DOCUMENT SOURCE:
▬▬▬▬▬▬

Sony XR Days : le studio virtuel pour le cinéma

Lors des XR Days le 10 mars 2022 au Virtual Production Studio xR de TSF, Sony démontrait l’efficacité de la combinaison de la Venice 2, des moyens techniques de TSF et de l’expertise de PRG dans la production en studio virtuel. L’occasion de faire un point d’étape sur cette technologie et les solutions existantes déjà bien abouties.
© Luc Bara

Au commencement était le studio

Créé par TSF et PRG, le Virtual Production Studio xR se compose d’un plateau de 800 m2 équipé d’un écran Led Black Onyx 2 de chez ROE de 23 m de long sur 5 m de haut, disposé en demi-cercle de 15 m de diamètre. Son pitch de 2,8 mm permet une définition horizontale d’environ 8K horizontal et 1,8K en vertical. Au sol, un plancher Led à surface mat avec un pitch de 4 mm, en haut un plafond Led, et aussi deux panneaux Led sur dolly. En coulisse, l’affichage est géré par un processeur Brompton, et la 3D par une chaîne media serveur Disguise. C’est donc dans ce décor que se sont succédés pendant deux demi-journées les présentations de la Venice 2, de la technologie Crystal Led, du savoir-faire et des équipements de TSF et PRG, les démonstrations grandeur nature et enfin les ateliers permettant aux participants de discuter avec les experts de chaque domaine. Anna Doublet, spécialiste solution Sony, précise : « Le but de ces journées est de répondre aux questions des utilisateurs sur les contraintes et bénéfices de tournages en studio xR. La mixité des nouvelles technologies (qualité des écrans, moyens du tracking, workflow) étant en plein développement, des échanges sont nécessaires pour progresser ensemble et répondre aux besoins des créateurs ».

 

 

Plein les yeux

La première démonstration, présentée par Mathieu Sauer de PRG, consiste à afficher un décor qui a été créé par un moteur de jeu 3D pour l’exposition virtuelle « Éternelle Notre-Dame ». Une caméra Venice 2 est placée sur une grue encodée, qui envoie les données de tracking au moteur 3D, et l’on peut voir les parallaxes et les perspectives affichées sur le mur Led se modifier en fonction des mouvements de caméra. Un des intérêts de cette démo est de pouvoir voir simultanément et dans d’excellentes conditions à la fois la scène filmée et le retour caméra sur des grands écrans Sony C-Led installés sur le plateau. Une particularité de ce système est de pouvoir reconstruire le monde virtuel au-delà de la surface du mur Led. Lorsque le champ de la caméra sort du décor, il est possible de raccrocher l’image virtuelle, d’où la dénomination xR = extended reality.

▬▬▬▬▬▬

EXTRAIT DES DONNÉES:
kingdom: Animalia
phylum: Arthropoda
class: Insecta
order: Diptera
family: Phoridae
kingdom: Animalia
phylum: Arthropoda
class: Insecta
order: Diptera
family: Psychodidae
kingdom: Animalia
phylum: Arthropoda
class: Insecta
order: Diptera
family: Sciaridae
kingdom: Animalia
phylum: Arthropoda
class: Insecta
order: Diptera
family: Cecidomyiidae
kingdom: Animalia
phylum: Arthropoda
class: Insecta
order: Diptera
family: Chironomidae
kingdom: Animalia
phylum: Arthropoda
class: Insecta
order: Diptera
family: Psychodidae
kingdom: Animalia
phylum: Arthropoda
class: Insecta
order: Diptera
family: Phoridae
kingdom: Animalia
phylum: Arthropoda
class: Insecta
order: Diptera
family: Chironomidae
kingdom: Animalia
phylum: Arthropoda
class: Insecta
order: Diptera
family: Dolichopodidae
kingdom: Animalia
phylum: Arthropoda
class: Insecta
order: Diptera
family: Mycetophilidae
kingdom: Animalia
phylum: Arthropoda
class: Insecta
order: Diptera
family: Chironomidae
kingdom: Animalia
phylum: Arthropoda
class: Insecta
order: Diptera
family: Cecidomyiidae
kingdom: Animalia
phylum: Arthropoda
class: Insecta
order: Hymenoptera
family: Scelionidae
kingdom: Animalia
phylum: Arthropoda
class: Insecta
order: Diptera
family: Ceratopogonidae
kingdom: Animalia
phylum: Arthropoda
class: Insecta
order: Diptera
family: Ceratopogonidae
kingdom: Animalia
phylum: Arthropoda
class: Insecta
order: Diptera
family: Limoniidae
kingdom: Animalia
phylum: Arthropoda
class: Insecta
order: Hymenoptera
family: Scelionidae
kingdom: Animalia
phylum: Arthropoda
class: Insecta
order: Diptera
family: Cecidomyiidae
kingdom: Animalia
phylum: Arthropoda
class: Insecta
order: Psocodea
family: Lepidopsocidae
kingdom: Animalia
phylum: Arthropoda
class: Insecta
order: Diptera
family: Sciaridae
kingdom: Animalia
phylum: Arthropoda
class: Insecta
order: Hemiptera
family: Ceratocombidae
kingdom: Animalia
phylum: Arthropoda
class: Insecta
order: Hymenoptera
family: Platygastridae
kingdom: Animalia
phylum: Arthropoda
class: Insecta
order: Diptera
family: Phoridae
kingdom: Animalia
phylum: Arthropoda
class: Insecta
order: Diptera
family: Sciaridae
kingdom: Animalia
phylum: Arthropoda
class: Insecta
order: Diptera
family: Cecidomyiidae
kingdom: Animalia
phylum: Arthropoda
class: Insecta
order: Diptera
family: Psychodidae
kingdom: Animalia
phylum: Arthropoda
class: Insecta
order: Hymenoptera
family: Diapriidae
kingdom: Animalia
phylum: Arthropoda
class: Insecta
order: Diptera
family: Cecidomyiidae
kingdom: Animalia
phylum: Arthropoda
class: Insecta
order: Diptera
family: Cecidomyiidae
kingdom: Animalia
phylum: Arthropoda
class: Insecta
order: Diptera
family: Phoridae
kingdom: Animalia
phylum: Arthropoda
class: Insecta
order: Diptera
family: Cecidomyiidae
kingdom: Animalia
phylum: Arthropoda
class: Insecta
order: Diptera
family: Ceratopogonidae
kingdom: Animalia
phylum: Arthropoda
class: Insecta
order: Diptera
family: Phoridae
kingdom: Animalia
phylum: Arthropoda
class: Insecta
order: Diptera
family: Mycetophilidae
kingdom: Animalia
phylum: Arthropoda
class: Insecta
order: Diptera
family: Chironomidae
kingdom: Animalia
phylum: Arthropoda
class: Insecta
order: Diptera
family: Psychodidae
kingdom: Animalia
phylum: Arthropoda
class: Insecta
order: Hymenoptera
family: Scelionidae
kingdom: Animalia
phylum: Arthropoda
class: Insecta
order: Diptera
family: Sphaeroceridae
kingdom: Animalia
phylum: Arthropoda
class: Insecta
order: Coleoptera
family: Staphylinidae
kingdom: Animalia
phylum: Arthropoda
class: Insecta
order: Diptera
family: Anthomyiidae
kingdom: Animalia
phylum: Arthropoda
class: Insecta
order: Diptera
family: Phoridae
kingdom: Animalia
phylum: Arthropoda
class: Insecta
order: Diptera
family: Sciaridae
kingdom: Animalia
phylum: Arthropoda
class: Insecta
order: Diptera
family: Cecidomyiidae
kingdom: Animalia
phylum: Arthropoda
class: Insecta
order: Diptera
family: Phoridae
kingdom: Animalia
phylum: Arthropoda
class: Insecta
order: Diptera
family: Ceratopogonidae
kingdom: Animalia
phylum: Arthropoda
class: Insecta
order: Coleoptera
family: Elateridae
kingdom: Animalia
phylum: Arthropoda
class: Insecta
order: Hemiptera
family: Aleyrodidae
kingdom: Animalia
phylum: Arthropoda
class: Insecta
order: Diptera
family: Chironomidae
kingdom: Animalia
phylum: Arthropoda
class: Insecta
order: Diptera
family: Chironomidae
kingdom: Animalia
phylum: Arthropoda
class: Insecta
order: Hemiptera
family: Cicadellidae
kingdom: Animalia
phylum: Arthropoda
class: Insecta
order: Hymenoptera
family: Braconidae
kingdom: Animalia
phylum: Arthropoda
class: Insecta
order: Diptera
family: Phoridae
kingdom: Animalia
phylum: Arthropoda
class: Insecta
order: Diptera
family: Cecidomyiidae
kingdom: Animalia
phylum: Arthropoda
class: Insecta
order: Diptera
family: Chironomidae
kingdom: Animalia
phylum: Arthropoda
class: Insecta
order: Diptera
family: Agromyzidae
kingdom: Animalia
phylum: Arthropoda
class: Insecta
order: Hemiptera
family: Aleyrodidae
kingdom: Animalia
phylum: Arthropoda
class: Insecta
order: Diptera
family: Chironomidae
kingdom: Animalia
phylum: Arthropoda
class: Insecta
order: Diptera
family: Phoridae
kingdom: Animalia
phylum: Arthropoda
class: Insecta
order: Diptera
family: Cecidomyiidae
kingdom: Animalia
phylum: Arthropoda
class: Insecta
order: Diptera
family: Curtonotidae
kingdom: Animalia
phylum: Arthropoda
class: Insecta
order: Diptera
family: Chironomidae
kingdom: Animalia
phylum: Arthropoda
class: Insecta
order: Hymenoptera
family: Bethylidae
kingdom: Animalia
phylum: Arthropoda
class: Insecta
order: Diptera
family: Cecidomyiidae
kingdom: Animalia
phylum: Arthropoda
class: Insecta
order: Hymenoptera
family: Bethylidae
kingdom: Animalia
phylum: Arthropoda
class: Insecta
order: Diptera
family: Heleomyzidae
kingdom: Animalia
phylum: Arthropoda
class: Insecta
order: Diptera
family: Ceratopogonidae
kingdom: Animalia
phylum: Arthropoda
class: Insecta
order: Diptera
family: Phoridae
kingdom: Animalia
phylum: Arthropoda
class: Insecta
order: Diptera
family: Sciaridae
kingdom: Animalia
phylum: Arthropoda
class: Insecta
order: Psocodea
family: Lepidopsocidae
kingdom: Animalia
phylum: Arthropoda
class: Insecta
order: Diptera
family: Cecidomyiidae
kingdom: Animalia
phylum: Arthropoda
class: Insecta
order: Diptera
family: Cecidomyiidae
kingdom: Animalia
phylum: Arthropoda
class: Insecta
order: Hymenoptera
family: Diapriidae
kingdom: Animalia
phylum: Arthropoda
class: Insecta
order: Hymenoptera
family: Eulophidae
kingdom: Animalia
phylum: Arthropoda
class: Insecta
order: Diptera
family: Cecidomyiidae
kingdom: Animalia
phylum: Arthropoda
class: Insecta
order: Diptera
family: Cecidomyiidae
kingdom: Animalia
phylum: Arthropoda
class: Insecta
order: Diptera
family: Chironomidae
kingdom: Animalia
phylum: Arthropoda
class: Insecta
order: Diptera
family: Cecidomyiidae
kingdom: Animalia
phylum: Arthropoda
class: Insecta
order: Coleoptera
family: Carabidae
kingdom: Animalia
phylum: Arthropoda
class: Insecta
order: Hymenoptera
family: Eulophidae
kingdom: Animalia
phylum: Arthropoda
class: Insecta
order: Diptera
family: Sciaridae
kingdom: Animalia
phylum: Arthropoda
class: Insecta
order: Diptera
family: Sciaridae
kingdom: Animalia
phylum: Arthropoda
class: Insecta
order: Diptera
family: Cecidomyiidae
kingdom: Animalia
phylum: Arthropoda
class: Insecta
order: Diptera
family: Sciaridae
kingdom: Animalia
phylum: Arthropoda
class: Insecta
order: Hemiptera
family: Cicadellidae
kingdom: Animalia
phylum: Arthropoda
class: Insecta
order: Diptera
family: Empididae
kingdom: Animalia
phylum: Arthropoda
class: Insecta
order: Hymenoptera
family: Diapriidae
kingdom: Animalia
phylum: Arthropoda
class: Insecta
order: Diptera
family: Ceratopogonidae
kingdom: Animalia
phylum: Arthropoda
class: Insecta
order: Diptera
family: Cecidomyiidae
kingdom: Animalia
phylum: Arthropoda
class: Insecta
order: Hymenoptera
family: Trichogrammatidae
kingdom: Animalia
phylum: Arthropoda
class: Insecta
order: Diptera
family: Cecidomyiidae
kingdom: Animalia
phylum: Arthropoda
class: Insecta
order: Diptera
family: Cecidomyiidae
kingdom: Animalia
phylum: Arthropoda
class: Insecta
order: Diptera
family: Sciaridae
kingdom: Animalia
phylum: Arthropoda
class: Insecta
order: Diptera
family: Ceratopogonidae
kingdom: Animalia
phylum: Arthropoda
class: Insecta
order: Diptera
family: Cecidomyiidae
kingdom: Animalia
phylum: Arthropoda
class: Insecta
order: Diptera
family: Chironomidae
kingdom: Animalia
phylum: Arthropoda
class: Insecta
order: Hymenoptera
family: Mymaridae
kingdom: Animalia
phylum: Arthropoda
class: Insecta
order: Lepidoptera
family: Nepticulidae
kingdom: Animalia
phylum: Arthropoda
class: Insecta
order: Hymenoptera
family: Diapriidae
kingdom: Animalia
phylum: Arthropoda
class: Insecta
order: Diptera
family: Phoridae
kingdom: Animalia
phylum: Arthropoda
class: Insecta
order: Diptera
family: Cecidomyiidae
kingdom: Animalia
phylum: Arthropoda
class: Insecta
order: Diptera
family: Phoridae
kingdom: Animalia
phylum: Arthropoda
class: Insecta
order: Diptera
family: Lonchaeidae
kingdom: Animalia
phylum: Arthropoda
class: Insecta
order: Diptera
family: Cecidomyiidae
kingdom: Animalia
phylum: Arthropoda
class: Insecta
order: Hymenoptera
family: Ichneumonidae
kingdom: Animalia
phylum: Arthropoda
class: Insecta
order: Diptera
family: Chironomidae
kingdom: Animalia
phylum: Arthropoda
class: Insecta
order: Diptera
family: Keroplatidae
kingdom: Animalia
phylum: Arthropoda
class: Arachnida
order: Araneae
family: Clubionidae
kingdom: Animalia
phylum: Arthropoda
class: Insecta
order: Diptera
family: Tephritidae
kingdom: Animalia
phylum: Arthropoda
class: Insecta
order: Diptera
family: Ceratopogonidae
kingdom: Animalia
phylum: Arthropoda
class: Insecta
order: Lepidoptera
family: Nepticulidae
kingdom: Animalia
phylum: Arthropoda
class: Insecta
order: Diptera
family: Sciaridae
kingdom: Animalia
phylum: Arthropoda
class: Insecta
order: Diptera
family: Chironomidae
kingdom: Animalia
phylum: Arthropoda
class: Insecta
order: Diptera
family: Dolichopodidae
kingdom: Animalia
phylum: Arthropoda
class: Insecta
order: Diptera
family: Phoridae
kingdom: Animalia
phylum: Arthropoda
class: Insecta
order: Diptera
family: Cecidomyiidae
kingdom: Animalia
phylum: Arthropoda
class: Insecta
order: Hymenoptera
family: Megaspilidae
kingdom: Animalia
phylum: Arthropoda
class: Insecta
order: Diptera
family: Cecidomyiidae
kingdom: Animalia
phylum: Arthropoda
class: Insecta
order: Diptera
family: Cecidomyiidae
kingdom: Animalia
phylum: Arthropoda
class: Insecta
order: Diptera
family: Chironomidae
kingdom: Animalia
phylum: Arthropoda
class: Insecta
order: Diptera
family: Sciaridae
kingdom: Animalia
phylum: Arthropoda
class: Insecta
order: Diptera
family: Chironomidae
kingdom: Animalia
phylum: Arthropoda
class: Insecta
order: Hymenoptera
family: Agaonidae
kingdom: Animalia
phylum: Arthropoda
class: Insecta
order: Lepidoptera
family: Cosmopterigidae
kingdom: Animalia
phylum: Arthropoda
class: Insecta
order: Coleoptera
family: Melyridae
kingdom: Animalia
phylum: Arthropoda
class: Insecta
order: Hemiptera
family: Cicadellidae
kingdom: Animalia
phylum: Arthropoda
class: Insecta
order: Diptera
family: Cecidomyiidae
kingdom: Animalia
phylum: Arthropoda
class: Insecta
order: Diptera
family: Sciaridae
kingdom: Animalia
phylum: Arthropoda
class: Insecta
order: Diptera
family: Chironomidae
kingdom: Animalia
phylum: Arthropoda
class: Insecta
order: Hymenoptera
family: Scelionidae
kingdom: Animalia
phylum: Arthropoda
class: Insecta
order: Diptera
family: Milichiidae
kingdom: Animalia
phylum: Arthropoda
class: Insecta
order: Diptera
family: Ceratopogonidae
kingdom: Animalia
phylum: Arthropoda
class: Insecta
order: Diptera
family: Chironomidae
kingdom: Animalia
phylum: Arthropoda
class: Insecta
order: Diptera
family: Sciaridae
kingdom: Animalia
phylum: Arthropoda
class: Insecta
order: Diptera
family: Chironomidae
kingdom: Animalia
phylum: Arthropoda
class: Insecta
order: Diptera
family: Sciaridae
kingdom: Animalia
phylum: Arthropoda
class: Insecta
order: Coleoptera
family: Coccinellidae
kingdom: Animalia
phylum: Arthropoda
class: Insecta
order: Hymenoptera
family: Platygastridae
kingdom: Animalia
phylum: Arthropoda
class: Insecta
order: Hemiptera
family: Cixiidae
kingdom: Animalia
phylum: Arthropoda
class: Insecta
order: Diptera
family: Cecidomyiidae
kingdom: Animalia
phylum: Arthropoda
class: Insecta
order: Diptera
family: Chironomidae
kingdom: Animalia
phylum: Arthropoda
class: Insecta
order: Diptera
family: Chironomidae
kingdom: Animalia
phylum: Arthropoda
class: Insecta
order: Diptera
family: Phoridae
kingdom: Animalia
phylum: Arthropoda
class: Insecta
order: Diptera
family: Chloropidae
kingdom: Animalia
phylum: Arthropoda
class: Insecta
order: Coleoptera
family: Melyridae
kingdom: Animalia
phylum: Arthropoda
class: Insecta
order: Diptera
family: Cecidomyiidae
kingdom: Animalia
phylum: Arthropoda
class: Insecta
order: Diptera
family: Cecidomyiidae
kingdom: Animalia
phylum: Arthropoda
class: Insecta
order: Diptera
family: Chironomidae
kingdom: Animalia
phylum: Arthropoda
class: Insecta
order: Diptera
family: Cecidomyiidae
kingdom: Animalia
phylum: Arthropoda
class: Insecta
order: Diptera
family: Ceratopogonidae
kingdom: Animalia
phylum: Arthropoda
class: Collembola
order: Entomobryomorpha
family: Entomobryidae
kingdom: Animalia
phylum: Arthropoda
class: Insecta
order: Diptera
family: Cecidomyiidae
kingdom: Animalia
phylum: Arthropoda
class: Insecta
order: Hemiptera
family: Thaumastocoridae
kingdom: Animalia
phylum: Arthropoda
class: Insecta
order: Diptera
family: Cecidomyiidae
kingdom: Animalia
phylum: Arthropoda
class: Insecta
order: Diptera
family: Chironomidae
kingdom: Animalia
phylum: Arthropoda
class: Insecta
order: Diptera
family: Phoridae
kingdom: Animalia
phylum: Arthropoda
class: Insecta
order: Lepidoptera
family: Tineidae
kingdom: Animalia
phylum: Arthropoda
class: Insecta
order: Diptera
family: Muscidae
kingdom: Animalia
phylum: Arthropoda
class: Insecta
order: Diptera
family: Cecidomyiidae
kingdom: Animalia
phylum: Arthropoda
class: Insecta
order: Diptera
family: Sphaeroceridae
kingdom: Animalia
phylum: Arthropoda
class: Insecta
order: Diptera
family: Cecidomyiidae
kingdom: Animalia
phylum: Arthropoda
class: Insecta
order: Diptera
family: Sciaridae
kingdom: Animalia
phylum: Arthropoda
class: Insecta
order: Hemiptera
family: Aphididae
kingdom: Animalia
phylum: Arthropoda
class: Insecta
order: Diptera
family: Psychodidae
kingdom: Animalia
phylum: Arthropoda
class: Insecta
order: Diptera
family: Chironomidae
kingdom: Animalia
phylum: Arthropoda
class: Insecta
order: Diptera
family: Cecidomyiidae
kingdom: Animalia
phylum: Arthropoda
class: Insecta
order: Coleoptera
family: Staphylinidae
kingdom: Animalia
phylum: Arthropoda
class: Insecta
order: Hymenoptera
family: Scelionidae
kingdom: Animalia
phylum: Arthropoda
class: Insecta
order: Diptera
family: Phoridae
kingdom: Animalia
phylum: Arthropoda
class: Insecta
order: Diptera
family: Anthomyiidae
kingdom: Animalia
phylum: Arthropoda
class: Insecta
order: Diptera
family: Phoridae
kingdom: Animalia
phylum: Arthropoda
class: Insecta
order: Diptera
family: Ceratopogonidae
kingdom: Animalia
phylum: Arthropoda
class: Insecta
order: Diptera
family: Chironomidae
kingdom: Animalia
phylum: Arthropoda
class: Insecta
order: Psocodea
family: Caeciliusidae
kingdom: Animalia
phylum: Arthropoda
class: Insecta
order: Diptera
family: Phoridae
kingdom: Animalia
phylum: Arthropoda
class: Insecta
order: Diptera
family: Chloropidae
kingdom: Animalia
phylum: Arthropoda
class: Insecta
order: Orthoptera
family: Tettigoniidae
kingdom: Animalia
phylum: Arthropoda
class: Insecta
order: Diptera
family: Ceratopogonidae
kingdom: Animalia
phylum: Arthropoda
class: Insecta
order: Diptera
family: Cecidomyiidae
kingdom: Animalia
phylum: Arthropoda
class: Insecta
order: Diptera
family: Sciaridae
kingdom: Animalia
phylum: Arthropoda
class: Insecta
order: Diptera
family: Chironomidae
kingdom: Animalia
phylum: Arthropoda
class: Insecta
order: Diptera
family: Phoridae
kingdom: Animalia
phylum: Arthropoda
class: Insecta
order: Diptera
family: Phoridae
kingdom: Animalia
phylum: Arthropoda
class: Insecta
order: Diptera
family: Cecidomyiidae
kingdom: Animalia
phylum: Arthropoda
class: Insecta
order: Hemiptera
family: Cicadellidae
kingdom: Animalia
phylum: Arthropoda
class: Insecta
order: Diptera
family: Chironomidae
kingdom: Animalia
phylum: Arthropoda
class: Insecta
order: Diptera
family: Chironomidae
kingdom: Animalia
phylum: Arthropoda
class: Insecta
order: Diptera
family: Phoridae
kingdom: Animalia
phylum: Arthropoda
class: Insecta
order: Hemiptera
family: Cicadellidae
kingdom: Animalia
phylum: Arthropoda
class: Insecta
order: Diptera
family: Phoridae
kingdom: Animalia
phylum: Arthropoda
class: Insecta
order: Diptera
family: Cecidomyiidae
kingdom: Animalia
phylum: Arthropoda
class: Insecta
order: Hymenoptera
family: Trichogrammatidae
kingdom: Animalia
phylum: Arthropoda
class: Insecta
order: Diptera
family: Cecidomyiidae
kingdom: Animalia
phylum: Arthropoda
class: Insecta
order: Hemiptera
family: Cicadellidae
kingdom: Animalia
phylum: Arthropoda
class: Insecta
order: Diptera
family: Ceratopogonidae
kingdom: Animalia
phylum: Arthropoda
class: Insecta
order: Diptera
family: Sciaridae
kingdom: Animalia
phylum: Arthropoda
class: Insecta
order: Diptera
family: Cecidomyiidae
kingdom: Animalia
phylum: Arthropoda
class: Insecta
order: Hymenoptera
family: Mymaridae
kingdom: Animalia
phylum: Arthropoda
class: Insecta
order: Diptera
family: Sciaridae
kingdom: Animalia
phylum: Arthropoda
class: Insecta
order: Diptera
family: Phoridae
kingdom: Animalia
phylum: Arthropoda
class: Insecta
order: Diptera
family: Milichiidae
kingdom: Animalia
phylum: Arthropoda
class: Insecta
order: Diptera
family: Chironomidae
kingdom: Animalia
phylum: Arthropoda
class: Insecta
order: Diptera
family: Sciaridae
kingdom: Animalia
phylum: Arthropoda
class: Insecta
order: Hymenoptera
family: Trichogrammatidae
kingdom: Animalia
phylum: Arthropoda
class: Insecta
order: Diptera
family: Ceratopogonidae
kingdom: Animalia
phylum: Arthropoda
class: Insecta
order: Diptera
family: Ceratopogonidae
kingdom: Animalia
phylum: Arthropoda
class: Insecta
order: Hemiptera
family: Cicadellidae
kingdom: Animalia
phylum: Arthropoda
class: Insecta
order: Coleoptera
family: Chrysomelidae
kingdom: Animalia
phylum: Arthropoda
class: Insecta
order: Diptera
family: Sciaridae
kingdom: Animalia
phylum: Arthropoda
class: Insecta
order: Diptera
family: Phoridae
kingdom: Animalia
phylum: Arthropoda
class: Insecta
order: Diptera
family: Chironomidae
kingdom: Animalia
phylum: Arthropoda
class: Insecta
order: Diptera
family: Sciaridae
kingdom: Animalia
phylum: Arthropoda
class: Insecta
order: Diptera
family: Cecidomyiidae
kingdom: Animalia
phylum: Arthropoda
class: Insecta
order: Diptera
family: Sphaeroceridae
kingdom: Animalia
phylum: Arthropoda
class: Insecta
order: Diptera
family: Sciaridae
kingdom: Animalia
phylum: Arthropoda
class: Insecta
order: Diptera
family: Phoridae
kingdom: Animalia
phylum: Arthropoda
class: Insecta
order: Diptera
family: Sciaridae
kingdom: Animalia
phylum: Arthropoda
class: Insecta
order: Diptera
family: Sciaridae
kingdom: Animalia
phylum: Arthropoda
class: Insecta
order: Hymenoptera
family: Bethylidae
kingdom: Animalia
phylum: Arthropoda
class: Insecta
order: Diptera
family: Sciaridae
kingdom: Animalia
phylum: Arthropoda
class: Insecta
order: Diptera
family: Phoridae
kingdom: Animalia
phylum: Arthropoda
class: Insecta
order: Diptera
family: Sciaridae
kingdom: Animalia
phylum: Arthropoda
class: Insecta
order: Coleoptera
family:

▬▬▬▬▬▬

À COMPLÉTER:
A. D'après le document source, expliquez en une à trois phrases pourquoi le système porte la dénomination xR.
B. Recopiez fidèlement le passage du document source qui commence par « La première démonstration, présentée » et se termine par « xR = extended reality. ».
C. Selon le document source, quelles sont les dimensions de l'écran Led Black Onyx 2 du plateau ?
Fondez-vous uniquement sur le document source, sans tenir compte du matériel.

CORRIGÉ DES EXERCICES:
A. Le système permet de reconstruire le monde virtuel au-delà de la surface du mur Led. Lorsque le champ de la caméra sort du décor, on peut raccrocher l'image virtuelle, d'où la dénomination xR, pour extended reality.

B.
La première démonstration, présentée par Mathieu Sauer de PRG, consiste à afficher un décor qui a été créé par un moteur de jeu 3D pour l’exposition virtuelle « Éternelle Notre-Dame ». Une caméra Venice 2 est placée sur une grue encodée, qui envoie les données de tracking au moteur 3D, et l’on peut voir les parallaxes et les perspectives affichées sur le mur Led se modifier en fonction des mouvements de caméra. Un des intérêts de cette démo est de pouvoir voir simultanément et dans d’excellentes conditions à la fois la scène filmée et le retour caméra sur des grands écrans Sony C-Led installés sur le plateau. Une particularité de ce système est de pouvoir reconstruire le monde virtuel au-delà de la surface du mur Led. Lorsque le champ de la caméra sort du décor, il est possible de raccrocher l’image virtuelle, d’où la dénomination xR = extended reality.

C. Il mesure 23 m de long sur 5 m de haut.